2.   In their brief, Defendants cite the Georgia Supreme Court case of Cox v. Cambridge Square Towne Houses Inc., 239 Ga. 127, 236 S.E.2d 73 (1977), for the proposition that “a defendant must engage in some act or operation which continues a nuisance in order to be liable.”   In Cox, the plaintiff sued the owner of adjoining property;  the defendant had installed the storm sewer that was the subject of the nuisance claim.   Cox did not involve a suit against an alienee who owned property after the creation of the nuisance;  so the court did not decide the issue.

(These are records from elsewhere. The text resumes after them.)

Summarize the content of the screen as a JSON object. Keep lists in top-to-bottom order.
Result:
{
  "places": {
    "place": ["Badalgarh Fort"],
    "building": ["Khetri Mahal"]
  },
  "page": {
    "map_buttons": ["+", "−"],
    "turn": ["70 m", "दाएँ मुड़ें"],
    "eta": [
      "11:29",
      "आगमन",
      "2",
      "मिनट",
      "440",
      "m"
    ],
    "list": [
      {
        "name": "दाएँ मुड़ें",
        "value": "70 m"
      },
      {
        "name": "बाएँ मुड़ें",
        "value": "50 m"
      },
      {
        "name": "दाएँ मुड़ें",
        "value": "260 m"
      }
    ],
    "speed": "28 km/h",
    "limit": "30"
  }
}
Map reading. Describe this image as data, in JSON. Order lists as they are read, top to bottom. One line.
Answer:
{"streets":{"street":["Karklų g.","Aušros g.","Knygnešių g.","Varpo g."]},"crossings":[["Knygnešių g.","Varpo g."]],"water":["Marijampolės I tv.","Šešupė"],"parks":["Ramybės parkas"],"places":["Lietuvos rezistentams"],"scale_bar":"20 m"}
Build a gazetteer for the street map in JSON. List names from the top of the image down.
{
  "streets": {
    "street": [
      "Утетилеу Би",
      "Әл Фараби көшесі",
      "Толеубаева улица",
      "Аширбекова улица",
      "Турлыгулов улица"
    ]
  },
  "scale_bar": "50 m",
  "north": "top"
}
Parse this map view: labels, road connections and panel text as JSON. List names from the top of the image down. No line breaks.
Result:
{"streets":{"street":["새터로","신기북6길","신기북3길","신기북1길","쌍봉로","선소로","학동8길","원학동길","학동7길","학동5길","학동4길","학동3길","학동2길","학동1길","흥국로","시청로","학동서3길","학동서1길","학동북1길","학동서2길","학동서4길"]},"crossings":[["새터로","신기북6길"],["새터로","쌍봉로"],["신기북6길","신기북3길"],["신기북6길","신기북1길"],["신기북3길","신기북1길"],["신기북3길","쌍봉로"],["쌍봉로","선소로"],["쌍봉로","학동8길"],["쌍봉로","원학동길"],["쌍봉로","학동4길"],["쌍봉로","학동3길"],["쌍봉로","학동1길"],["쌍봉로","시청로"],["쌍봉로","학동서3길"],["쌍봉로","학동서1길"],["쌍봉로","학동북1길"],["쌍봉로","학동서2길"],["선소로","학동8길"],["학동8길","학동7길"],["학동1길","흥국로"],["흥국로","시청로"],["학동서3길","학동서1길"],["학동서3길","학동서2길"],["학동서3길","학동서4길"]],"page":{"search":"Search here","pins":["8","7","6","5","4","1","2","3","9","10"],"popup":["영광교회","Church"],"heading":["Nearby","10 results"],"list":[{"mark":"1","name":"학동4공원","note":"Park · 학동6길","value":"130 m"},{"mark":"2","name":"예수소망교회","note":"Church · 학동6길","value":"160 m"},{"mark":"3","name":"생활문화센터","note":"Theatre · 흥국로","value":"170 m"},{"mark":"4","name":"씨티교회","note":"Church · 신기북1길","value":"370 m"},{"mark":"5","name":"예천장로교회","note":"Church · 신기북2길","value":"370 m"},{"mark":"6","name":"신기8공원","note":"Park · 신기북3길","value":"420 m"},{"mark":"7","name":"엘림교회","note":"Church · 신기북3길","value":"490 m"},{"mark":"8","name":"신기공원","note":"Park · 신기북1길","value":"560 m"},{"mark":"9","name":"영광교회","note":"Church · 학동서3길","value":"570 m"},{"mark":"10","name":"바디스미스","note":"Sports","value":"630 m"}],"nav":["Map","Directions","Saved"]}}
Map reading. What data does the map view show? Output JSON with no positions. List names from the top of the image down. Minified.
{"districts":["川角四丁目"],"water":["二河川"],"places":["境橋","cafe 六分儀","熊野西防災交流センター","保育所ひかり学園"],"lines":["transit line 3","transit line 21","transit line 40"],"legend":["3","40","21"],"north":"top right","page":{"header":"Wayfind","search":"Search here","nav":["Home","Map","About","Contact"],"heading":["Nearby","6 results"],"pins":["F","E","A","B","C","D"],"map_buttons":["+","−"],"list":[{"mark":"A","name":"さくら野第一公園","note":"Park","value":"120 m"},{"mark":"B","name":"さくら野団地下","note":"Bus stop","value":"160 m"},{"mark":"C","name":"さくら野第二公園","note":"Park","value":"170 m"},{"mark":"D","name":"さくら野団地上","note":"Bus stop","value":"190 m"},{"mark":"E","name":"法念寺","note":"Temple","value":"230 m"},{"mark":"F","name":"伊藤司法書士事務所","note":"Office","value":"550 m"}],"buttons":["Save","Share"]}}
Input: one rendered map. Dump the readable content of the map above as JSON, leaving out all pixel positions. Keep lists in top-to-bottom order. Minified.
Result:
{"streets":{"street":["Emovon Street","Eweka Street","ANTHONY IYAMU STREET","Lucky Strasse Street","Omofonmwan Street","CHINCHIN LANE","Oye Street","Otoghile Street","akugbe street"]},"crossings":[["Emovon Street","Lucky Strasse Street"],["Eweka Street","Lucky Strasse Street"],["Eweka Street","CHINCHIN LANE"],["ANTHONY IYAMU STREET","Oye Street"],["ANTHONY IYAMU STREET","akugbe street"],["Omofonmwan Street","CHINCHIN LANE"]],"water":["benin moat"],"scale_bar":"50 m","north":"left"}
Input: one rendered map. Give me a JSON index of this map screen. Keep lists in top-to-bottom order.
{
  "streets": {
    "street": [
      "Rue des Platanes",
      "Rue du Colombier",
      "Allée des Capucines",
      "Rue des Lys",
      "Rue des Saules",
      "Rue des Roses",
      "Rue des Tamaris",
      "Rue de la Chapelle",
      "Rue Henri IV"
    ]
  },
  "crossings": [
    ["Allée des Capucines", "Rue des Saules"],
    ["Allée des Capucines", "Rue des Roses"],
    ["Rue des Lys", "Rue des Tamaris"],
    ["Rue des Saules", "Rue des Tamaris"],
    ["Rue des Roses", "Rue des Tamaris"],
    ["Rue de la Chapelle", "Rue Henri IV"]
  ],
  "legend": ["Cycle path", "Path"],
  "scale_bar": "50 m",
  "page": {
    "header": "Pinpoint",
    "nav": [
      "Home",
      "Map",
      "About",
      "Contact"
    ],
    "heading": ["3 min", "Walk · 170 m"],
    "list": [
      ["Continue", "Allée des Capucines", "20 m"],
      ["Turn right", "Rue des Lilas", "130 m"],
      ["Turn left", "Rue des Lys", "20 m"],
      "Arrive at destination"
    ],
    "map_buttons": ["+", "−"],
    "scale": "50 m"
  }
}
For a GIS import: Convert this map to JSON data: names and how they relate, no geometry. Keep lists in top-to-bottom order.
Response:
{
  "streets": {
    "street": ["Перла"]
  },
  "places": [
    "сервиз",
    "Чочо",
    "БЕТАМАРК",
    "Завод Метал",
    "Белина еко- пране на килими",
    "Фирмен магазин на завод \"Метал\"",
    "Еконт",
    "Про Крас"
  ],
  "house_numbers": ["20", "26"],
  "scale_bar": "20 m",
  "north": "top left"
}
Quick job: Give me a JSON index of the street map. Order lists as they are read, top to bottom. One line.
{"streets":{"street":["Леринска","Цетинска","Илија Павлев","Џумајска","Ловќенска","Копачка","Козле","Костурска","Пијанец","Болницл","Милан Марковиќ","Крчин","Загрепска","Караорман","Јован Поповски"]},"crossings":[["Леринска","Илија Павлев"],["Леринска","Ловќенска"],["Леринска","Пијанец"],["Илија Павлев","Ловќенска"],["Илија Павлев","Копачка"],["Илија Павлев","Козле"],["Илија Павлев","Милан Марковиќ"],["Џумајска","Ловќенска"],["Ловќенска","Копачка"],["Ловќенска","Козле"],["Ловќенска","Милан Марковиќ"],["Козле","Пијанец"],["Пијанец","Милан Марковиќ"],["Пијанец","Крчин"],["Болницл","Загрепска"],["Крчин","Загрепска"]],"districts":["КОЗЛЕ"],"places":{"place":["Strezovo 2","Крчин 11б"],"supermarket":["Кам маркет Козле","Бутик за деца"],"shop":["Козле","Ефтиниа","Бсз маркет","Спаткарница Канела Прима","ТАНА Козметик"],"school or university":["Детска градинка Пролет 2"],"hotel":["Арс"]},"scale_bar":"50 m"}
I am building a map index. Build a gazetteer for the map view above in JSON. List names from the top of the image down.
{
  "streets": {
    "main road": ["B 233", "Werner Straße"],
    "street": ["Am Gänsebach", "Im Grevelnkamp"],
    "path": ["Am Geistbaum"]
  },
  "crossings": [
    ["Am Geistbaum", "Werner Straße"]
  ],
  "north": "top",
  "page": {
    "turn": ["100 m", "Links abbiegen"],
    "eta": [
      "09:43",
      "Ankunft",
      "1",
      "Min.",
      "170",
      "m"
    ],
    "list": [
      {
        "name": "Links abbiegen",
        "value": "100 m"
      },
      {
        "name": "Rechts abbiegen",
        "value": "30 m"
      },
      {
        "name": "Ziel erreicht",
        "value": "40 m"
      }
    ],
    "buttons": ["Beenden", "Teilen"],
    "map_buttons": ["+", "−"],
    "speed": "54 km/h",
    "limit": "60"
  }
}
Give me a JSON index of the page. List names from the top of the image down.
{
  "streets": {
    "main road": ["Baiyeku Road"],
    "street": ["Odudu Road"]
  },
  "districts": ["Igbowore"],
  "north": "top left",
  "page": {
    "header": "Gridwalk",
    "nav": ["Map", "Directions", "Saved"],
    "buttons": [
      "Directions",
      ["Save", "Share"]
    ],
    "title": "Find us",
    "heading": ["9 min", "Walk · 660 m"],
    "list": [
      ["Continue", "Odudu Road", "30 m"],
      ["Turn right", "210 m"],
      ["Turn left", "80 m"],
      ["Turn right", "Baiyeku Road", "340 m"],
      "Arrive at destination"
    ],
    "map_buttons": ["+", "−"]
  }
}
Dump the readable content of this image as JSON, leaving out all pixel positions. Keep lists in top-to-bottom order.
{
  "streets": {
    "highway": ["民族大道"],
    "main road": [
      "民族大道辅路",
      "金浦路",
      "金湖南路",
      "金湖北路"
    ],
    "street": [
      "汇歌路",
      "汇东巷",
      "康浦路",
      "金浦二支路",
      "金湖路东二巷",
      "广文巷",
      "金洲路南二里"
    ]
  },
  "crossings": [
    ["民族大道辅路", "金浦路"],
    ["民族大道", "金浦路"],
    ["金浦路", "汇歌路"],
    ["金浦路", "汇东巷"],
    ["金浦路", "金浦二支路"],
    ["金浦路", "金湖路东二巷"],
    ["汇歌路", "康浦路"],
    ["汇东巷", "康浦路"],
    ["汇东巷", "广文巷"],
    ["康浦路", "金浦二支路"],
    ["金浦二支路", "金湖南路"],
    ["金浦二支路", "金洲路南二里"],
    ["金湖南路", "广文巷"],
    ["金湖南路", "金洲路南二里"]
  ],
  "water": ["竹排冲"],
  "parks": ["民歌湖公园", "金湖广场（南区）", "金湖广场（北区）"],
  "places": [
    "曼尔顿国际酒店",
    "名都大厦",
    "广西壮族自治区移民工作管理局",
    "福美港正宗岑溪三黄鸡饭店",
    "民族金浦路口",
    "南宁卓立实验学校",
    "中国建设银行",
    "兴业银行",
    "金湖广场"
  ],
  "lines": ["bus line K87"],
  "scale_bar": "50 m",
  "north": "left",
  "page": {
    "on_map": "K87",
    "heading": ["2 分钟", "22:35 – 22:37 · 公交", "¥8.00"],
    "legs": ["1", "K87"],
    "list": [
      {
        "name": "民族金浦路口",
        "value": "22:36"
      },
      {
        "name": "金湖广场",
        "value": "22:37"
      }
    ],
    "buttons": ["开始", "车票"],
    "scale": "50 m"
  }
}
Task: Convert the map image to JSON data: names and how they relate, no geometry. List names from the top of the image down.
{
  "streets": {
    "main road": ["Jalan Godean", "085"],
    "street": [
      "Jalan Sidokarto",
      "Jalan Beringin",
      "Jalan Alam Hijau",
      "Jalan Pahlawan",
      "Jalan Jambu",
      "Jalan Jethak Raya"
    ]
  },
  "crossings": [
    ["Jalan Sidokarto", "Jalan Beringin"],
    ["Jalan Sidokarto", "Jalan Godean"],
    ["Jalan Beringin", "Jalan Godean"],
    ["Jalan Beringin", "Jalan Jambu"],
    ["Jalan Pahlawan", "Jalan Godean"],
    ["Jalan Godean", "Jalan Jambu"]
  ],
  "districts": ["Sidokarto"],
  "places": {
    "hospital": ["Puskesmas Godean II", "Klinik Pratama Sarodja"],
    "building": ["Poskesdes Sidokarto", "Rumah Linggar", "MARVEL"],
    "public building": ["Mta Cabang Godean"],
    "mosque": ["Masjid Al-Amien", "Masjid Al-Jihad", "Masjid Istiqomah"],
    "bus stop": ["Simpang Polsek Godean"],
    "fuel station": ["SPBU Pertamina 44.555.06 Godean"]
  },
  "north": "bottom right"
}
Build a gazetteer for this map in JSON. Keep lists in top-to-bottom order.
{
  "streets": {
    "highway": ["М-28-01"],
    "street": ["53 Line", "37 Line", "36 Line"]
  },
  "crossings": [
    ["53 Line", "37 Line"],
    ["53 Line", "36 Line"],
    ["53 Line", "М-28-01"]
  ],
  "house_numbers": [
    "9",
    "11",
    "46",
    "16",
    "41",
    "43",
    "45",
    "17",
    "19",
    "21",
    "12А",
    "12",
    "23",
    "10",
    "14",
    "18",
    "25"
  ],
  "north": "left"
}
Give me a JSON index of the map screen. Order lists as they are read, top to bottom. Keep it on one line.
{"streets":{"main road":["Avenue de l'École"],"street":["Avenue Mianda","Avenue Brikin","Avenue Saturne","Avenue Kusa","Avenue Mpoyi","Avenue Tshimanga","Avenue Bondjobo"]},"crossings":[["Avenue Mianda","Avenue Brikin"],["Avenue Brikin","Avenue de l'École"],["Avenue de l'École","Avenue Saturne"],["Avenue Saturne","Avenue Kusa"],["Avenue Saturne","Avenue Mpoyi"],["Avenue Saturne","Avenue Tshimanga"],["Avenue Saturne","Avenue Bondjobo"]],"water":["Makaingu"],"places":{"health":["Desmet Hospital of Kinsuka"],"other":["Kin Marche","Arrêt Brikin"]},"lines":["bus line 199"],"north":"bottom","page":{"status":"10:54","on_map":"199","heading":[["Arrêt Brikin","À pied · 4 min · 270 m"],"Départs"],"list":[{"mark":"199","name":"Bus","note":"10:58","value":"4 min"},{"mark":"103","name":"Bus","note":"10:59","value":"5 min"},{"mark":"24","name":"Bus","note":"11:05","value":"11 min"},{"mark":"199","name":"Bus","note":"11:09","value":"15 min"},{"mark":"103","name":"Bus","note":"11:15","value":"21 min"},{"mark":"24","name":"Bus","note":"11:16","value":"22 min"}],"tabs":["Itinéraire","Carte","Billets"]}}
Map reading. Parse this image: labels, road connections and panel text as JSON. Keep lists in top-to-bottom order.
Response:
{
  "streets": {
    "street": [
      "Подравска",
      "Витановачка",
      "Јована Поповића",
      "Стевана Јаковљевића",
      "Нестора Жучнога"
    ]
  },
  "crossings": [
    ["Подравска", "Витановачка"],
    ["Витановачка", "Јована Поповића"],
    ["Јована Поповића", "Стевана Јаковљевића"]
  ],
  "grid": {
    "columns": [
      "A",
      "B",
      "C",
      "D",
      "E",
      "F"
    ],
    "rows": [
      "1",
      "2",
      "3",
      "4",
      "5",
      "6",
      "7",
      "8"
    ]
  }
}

3.   We do not reject the proposed distinctions.   We accept that they may possibly be appropriate;  but, more important, we do not see them as doubtlessly correct either.   For example, Hoffman never seems to reply completely on some contract concept to support the cause of action allowed in that case:  a nuisance claim against the property owner who created no contamination, but whose property was the source of the contamination of his neighbors'-the plaintiffs-land.

4.   Based on the docket entries, we suppose that a hearing at which the parties were allowed to argue was held on the motions in the district court.   We know that, when motions are orally argued (even when the pertinent hearing is for argument only and not one for the presentation of evidence), important things sometimes happen which impact on the factual record-for example, the judge while interrogating the lawyers obtains stipulations, concessions, and so on.   But in this case, no one has said the oral argument in district court amended the paper record.   And the transcript of the hearing in the district court is not part of the appellate record.   So, we believe we are looking at the same factual record that was before the district court.

5.   The district court might have used “release” to mean no release of gasoline onto the Defendants' own land.   This fact is undisputed.   The district court may then have gone on to conclude that Georgia law allows no cause of action against Coleman even if gasoline, which had been released into the soil at the service station site before Coleman owned it, had seeped onto Plaintiffs' land after Coleman bought the former service station site.   This approach would be erroneous, because it would entail a decision about Georgia law when the state's precedents are not plainly consistent.

6.   At this point, Judge Roney may be asking a question which is different from the one the district court addressed when the district court said, “[s]ince at least May 14, 1991 ․ there have been no petroleum releases from the site.”   See supra note 5.

7.   Because we decide that the district court erred by denying Plaintiffs' motion for remand based on the unamended complaint, we do not address Plaintiffs' argument that the district court erred by refusing to allow Plaintiffs to amend their complaint.